Pineapple, Vidalia Onion and Gorgonzola Salad

This recipe comes from a friend who belongs to a country club called the Hunt and Grunt.  I know, the name of the recipe, the name of the club, you are wondering if this could be good.  The combination of flavors is really delicious and great served with a good steak.  Give it a try – you will not be disappointed.

Pineapple, Vidalia Onion and Gorgonzola Salad

  • 3 tbsp. fresh basil, finely chopped (you really need to use fresh)
  • 1/3 cup plus 2 tbsp. red wine vinegar
  • 1 cup olive oil
  • 1 tbsp. fresh lemon juice
  • salt and pepper to taste
  • 8 pieces red leaf lettuce
  • 1 fresh pineapple
  • 1 large Vidalia onion (or any sweet onion)
  • 4 oz. gorgonzola cheese, crumbled (any blue cheese)
  • tomato chunks or cherry tomatoes

Mix the basil and vinegar together and let sit for 5 minutes.  This will release the flavor of the basil.  Add the olive oil, lemon juice and salt and pepper to taste; whisk well.

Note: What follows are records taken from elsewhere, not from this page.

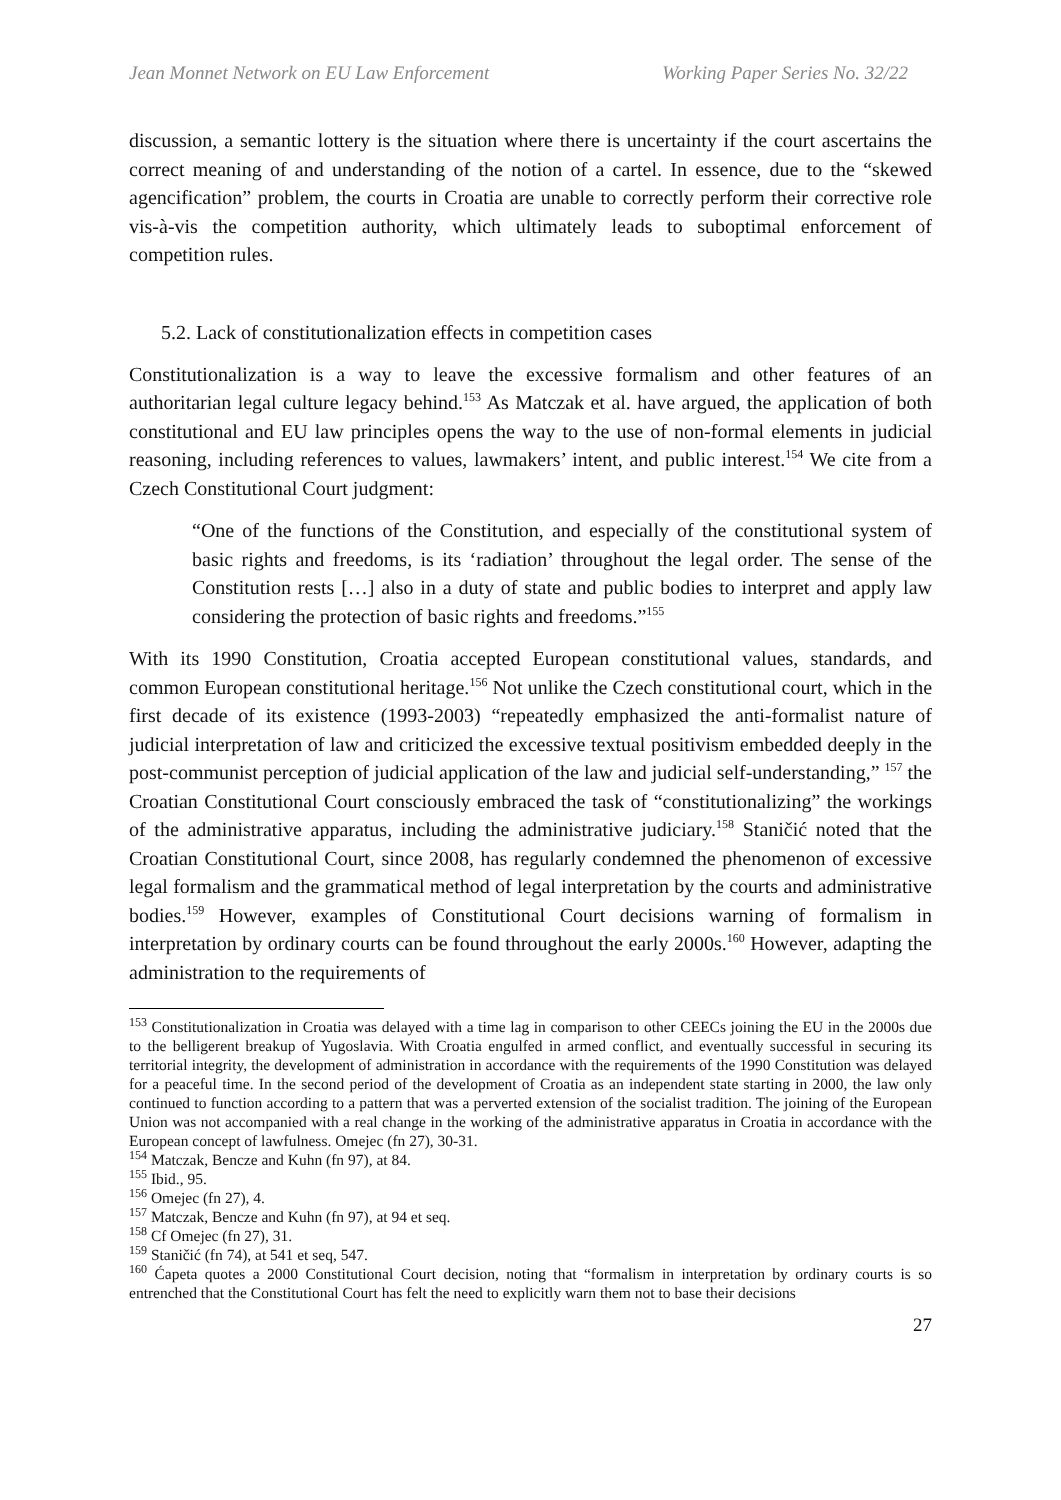Jean Monnet Network on EU Law Enforcement Working Paper Series No. 32/22
discussion, a semantic lottery is the situation where there is uncertainty if the court ascertains the correct meaning of and understanding of the notion of a cartel. In essence, due to the “skewed agencification” problem, the courts in Croatia are unable to correctly perform their corrective role vis-à-vis the competition authority, which ultimately leads to suboptimal enforcement of competition rules.
5.2. Lack of constitutionalization effects in competition cases
Constitutionalization is a way to leave the excessive formalism and other features of an authoritarian legal culture legacy behind.<sup>153</sup> As Matczak et al. have argued, the application of both constitutional and EU law principles opens the way to the use of non-formal elements in judicial reasoning, including references to values, lawmakers’ intent, and public interest.<sup>154</sup> We cite from a Czech Constitutional Court judgment:
“One of the functions of the Constitution, and especially of the constitutional system of basic rights and freedoms, is its ‘radiation’ throughout the legal order. The sense of the Constitution rests […] also in a duty of state and public bodies to interpret and apply law considering the protection of basic rights and freedoms.”<sup>155</sup>
With its 1990 Constitution, Croatia accepted European constitutional values, standards, and common European constitutional heritage.<sup>156</sup> Not unlike the Czech constitutional court, which in the first decade of its existence (1993-2003) “repeatedly emphasized the anti-formalist nature of judicial interpretation of law and criticized the excessive textual positivism embedded deeply in the post-communist perception of judicial application of the law and judicial self-understanding,” <sup>157</sup> the Croatian Constitutional Court consciously embraced the task of “constitutionalizing” the workings of the administrative apparatus, including the administrative judiciary.<sup>158</sup> Staničić noted that the Croatian Constitutional Court, since 2008, has regularly condemned the phenomenon of excessive legal formalism and the grammatical method of legal interpretation by the courts and administrative bodies.<sup>159</sup> However, examples of Constitutional Court decisions warning of formalism in interpretation by ordinary courts can be found throughout the early 2000s.<sup>160</sup> However, adapting the administration to the requirements of
<sup>153</sup> Constitutionalization in Croatia was delayed with a time lag in comparison to other CEECs joining the EU in the 2000s due to the belligerent breakup of Yugoslavia. With Croatia engulfed in armed conflict, and eventually successful in securing its territorial integrity, the development of administration in accordance with the requirements of the 1990 Constitution was delayed for a peaceful time. In the second period of the development of Croatia as an independent state starting in 2000, the law only continued to function according to a pattern that was a perverted extension of the socialist tradition. The joining of the European Union was not accompanied with a real change in the working of the administrative apparatus in Croatia in accordance with the European concept of lawfulness. Omejec (fn 27), 30-31.
<sup>154</sup> Matczak, Bencze and Kuhn (fn 97), at 84.
<sup>155</sup> Ibid., 95.
<sup>156</sup> Omejec (fn 27), 4.
<sup>157</sup> Matczak, Bencze and Kuhn (fn 97), at 94 et seq.
<sup>158</sup> Cf Omejec (fn 27), 31.
<sup>159</sup> Staničić (fn 74), at 541 et seq, 547.
<sup>160</sup> Ćapeta quotes a 2000 Constitutional Court decision, noting that “formalism in interpretation by ordinary courts is so entrenched that the Constitutional Court has felt the need to explicitly warn them not to base their decisions
27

Core and peel the pineapple and cut into 8 slices.  Cut each slice in half.  Peel the onion and cut into 8 slices.  Cut these in half as well.

To serve: Place a piece of lettuce on each of 8 chilled salad plates.  Beginning at the outside of each plate and moving toward the center, place a half slice of pineapple followed by a half slice of onion.  Each plate should have 2 half slices of pineapple and onion (I added an extra slice of pineapple).   Sprinkle with the Gorgonzola cheese.  Pour the dressing over each salad and serve.  Add some tomatoes, cut in chunks,  if desired.  Of course you can use more or less of any of the ingredients.